It might feel as though we have done quite a few blogs recently on education, but it’s such an important subject to us, and there is just so much to talk about!

At one of our recent meetings, Sara O’Connor mentioned that during the July Children’s Media Conference it was reported that three schools in the UK now exclusively use electronic tablets to teach, and that South Korea, India and Turkey are launching initiatives to give all children access to tablets.

This got me thinking about how children used to be given slates and chalk to learn on. Much like the electronic tablets, you would be given your own slate, be expected to take very good care of it, and then hand it back at the end of the day. Also, just like electronic tablets, slates were considered an expensive break-through in learning technology – a revolutionary way for children to learn to read and write.

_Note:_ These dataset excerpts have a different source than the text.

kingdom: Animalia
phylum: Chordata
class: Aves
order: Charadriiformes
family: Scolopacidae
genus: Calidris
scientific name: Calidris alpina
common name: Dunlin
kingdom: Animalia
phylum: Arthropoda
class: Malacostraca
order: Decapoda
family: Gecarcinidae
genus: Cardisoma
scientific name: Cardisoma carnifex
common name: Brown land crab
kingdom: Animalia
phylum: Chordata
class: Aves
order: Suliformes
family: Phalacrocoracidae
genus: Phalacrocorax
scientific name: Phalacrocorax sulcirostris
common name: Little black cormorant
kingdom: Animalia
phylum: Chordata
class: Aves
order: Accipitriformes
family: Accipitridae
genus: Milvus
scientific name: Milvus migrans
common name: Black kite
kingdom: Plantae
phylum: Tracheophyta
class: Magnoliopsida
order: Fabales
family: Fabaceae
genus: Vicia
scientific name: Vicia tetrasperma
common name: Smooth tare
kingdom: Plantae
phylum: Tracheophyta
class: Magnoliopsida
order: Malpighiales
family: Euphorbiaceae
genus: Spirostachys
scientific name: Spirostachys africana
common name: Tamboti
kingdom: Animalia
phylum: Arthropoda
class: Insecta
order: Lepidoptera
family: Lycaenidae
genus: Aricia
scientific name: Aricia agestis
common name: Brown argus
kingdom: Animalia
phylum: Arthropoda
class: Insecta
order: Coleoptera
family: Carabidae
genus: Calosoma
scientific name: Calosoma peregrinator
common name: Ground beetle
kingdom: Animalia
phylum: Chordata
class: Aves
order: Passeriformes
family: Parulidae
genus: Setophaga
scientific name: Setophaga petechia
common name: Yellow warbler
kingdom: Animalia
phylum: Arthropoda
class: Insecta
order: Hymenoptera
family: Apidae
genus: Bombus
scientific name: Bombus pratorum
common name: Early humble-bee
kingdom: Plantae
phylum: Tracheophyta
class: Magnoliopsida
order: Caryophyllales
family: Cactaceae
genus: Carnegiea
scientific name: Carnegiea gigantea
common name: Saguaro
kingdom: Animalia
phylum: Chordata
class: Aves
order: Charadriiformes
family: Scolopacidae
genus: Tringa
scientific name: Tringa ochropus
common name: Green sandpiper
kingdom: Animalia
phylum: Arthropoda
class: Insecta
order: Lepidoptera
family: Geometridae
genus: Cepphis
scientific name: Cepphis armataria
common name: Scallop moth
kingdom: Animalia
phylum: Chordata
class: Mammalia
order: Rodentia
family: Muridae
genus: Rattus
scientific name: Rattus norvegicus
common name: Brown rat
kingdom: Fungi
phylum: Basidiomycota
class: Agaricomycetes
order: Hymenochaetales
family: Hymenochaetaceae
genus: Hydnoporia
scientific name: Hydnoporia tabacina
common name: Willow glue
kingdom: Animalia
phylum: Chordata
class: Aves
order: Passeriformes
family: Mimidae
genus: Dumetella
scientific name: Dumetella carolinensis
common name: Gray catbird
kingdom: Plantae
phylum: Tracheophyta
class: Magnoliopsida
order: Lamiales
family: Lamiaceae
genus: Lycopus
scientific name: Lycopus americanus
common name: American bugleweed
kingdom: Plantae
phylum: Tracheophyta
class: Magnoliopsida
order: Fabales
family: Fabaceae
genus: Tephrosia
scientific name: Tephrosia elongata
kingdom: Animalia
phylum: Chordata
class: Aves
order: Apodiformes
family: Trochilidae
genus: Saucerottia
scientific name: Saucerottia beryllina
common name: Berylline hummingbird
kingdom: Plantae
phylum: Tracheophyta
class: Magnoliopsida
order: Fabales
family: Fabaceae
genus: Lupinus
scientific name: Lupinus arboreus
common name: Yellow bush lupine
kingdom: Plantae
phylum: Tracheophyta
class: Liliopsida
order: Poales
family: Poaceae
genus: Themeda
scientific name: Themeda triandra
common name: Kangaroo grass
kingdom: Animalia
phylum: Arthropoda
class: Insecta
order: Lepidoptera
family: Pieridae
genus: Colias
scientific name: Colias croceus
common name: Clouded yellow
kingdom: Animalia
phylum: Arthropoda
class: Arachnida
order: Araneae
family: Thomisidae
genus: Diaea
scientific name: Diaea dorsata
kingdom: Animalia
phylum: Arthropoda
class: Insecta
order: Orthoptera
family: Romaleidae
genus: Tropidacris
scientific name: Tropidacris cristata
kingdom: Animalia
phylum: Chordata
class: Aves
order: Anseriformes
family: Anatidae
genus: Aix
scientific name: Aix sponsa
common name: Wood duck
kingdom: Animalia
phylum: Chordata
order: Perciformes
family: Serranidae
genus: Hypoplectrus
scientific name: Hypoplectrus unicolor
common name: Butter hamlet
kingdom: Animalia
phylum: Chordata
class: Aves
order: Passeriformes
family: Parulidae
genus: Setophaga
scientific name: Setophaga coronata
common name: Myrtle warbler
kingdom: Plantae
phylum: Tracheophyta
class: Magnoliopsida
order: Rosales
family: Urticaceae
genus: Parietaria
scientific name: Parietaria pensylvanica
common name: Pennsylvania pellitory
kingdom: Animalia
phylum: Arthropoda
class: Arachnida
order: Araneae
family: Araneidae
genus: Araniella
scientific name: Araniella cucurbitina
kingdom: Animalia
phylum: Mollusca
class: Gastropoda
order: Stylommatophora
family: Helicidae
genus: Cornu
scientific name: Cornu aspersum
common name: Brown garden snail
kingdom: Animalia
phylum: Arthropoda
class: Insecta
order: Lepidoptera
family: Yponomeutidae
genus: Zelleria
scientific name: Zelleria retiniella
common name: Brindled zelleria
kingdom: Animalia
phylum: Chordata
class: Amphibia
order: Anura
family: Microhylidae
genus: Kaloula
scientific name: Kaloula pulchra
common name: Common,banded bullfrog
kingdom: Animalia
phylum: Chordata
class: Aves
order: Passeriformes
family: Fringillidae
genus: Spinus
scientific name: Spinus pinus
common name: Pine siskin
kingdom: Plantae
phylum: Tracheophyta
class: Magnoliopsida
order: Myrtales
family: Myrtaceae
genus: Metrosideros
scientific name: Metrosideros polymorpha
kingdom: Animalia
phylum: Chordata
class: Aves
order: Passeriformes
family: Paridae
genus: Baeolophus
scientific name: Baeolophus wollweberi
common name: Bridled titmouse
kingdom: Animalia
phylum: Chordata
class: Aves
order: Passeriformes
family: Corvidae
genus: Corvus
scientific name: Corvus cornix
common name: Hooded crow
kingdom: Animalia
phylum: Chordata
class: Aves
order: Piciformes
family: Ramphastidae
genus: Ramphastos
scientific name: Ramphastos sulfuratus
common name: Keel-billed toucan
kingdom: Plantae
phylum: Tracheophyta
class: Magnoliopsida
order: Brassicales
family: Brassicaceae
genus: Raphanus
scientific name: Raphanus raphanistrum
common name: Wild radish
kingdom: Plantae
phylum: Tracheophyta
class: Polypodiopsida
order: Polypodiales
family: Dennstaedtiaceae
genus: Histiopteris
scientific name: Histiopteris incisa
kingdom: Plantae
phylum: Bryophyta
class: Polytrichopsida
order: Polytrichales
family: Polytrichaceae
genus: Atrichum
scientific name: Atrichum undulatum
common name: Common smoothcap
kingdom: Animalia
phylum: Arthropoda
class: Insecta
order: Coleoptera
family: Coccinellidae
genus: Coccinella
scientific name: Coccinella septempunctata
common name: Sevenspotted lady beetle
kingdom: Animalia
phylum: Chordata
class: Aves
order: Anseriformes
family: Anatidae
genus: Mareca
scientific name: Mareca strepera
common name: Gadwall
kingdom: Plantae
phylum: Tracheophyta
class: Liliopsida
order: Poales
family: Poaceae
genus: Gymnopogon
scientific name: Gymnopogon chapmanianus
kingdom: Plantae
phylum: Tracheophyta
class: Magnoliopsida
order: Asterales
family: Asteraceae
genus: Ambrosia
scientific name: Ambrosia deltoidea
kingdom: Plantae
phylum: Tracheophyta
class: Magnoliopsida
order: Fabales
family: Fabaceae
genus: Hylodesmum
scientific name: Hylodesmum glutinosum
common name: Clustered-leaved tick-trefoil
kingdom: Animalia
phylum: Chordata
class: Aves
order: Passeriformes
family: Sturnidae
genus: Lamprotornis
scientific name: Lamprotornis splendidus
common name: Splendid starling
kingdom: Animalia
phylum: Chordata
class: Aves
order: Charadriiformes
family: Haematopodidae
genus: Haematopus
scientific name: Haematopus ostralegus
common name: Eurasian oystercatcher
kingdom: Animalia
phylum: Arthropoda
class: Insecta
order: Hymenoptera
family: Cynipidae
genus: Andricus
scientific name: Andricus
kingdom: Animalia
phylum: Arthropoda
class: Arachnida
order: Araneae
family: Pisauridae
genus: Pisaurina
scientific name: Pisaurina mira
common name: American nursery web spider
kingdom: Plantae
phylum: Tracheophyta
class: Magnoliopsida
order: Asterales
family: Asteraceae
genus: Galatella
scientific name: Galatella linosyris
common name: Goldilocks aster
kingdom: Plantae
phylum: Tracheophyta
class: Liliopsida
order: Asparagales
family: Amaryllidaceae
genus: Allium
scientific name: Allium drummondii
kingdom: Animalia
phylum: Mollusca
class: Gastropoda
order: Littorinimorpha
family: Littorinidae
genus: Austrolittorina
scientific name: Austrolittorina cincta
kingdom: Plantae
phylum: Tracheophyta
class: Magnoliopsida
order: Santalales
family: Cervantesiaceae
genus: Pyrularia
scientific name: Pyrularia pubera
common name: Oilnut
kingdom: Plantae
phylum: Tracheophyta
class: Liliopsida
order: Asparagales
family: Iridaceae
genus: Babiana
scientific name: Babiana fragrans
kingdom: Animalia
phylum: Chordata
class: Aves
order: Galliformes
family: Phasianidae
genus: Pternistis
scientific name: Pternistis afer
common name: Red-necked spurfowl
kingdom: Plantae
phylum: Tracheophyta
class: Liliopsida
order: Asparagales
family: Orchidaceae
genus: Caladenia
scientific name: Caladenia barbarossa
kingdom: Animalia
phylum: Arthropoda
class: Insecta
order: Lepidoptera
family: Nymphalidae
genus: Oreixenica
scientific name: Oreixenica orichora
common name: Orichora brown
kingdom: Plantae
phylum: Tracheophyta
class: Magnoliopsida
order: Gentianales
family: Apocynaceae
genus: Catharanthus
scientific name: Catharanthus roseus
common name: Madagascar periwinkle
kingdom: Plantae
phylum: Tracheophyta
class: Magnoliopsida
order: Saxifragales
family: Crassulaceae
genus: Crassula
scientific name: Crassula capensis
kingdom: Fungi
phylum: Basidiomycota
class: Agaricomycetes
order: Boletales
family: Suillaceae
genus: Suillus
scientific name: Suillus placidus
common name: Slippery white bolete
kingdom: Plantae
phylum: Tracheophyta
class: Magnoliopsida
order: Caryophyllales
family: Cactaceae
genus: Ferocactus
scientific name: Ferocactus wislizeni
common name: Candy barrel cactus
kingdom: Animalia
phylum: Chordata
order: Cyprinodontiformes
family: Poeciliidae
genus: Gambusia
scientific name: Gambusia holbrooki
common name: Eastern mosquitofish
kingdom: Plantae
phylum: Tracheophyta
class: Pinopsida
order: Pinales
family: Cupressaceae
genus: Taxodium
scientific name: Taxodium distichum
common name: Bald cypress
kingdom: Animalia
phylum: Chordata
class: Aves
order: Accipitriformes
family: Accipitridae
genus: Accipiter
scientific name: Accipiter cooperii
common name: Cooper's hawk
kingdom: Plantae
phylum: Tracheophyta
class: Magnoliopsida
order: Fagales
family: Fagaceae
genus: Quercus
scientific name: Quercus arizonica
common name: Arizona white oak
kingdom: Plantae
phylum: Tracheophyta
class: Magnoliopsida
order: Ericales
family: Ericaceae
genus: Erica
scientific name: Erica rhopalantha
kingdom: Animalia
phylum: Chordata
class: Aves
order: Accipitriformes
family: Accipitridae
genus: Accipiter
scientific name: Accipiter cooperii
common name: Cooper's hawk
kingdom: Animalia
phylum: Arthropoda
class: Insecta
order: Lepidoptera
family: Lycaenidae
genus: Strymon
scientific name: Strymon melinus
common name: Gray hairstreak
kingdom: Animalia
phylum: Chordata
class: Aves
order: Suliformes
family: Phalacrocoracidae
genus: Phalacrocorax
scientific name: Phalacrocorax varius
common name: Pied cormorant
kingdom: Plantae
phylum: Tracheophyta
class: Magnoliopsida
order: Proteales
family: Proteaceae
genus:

I don’t doubt that tablets are a really useful tool for children who don’t find traditional methods of learning accessible. However, (and although I’m all for children having access to technology – especially children who might not get that access at home) I am a bit concerned that old-fashioned hand-writing might suffer if we’re only teaching our children to type – or to write using their fingers on a touchscreen. We already know we don’t send letters like we used to and I wouldn’t be surprised if one day hand-writing becomes completely obsolete. Also, I am a bit concerned that if we become completely reliant on computers, we are tempting some kind of SKYNET future. ALSO – how will kids throw notes to each other in class if there are no notebooks?!

But that could just be me being a fuddy-duddy – what does everyone else think? Is handwriting dead – and should we therefore adapt our teaching to reflect that – or should we make sure our kids still know how to use a pen and paper?